(STORED DATA Opens)
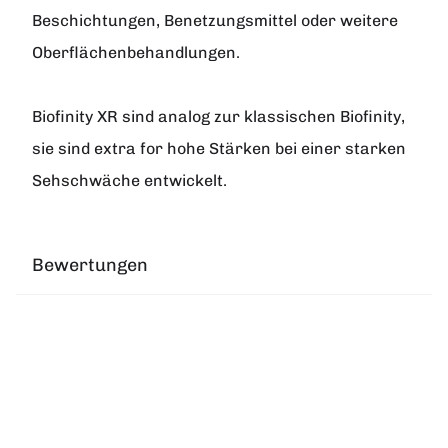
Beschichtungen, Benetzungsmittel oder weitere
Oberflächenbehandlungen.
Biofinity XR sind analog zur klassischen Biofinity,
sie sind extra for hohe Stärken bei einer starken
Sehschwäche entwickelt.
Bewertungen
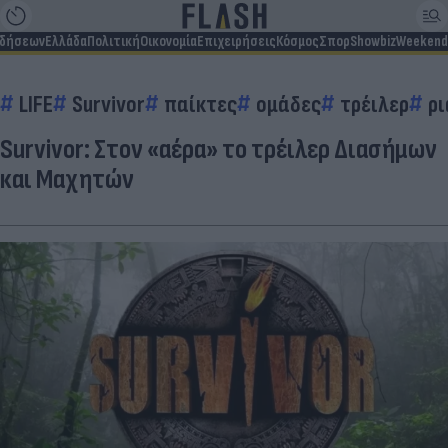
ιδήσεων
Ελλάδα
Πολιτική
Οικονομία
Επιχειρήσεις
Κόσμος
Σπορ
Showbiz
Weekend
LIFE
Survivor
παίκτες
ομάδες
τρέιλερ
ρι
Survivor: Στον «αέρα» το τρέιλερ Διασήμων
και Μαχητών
(STORED DATA Closes)
(STORED DATA Opens)
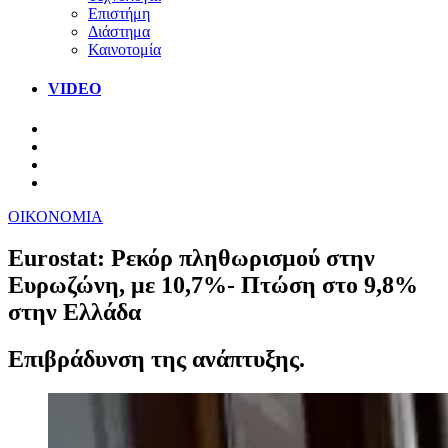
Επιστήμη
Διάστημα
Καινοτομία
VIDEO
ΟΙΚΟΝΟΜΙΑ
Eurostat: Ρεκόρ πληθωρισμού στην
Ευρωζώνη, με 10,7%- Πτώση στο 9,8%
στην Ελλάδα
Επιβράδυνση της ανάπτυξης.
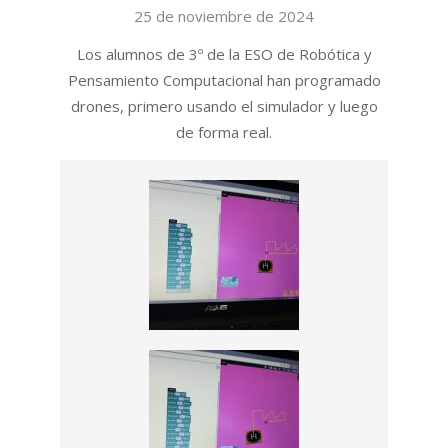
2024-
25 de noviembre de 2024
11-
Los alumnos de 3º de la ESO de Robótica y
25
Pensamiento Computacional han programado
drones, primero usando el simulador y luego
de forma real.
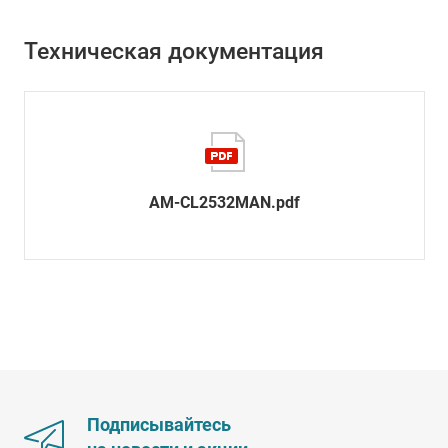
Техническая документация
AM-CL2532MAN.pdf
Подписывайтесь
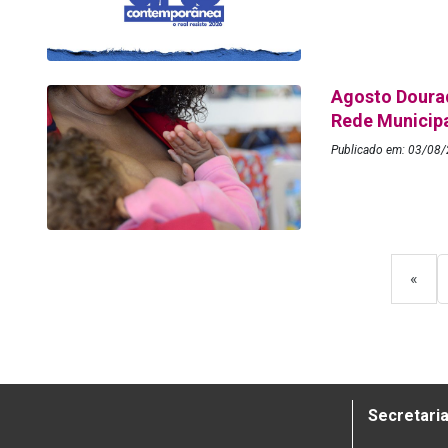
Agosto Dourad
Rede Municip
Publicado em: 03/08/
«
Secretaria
(STORED DATA Closes)
### DIRECTIONS
Copy out the lines of the items from the one that contains "Beschichtungen, Benetzungsmittel oder weitere" through the one that contains "Bewertungen", inclusive.

### WRITTEN RESPONSE
Beschichtungen, Benetzungsmittel oder weitere
Oberflächenbehandlungen.
Biofinity XR sind analog zur klassischen Biofinity,
sie sind extra for hohe Stärken bei einer starken
Sehschwäche entwickelt.
Bewertungen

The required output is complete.